Exercise directions
Reproduce the following data line for line, with no changes at all.

(Shape annotation data)
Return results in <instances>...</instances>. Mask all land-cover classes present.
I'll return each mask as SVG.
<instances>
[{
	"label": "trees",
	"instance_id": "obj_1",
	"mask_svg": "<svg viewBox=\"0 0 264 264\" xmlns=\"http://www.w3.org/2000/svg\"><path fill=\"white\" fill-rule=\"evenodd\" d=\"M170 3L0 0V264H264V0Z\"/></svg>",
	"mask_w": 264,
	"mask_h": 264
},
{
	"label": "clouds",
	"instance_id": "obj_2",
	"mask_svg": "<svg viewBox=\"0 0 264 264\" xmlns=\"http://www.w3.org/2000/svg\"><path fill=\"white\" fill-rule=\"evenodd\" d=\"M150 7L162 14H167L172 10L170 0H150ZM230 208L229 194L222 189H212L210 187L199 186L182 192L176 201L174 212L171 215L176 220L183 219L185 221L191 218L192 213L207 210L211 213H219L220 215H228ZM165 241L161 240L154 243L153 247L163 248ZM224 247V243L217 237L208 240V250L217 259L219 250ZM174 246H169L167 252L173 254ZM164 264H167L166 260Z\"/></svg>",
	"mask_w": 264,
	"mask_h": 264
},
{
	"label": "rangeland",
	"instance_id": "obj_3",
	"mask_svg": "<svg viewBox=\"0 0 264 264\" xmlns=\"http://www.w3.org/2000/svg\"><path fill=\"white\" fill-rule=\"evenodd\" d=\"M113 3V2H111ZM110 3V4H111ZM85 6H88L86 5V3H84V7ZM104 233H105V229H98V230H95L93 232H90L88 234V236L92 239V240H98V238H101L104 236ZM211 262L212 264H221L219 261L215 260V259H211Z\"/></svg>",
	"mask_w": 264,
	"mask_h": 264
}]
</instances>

Completed task
Return results in <instances>...</instances>. Mask all land-cover classes present.
I'll return each mask as SVG.
<instances>
[{
	"label": "trees",
	"instance_id": "obj_1",
	"mask_svg": "<svg viewBox=\"0 0 264 264\" xmlns=\"http://www.w3.org/2000/svg\"><path fill=\"white\" fill-rule=\"evenodd\" d=\"M170 3L0 0V264H264V0Z\"/></svg>",
	"mask_w": 264,
	"mask_h": 264
},
{
	"label": "clouds",
	"instance_id": "obj_2",
	"mask_svg": "<svg viewBox=\"0 0 264 264\" xmlns=\"http://www.w3.org/2000/svg\"><path fill=\"white\" fill-rule=\"evenodd\" d=\"M150 7L162 14H167L172 10L170 0H150ZM230 208L229 194L222 189H212L210 187L199 186L182 192L176 201L174 212L171 215L176 220L183 219L185 221L191 218L192 213L207 210L211 213H219L220 215H228ZM165 241L161 240L154 243L153 247L163 248ZM224 247V243L217 237L208 240V250L217 259L219 250ZM174 246H169L167 252L173 254ZM164 264H167L166 260Z\"/></svg>",
	"mask_w": 264,
	"mask_h": 264
},
{
	"label": "rangeland",
	"instance_id": "obj_3",
	"mask_svg": "<svg viewBox=\"0 0 264 264\" xmlns=\"http://www.w3.org/2000/svg\"><path fill=\"white\" fill-rule=\"evenodd\" d=\"M113 3V2H111ZM110 3V4H111ZM85 6H88L86 5V3H84V7ZM104 233H105V229H98V230H95L93 232H90L88 234V236L92 239V240H98V238H101L104 236ZM211 262L212 264H221L219 261L215 260V259H211Z\"/></svg>",
	"mask_w": 264,
	"mask_h": 264
}]
</instances>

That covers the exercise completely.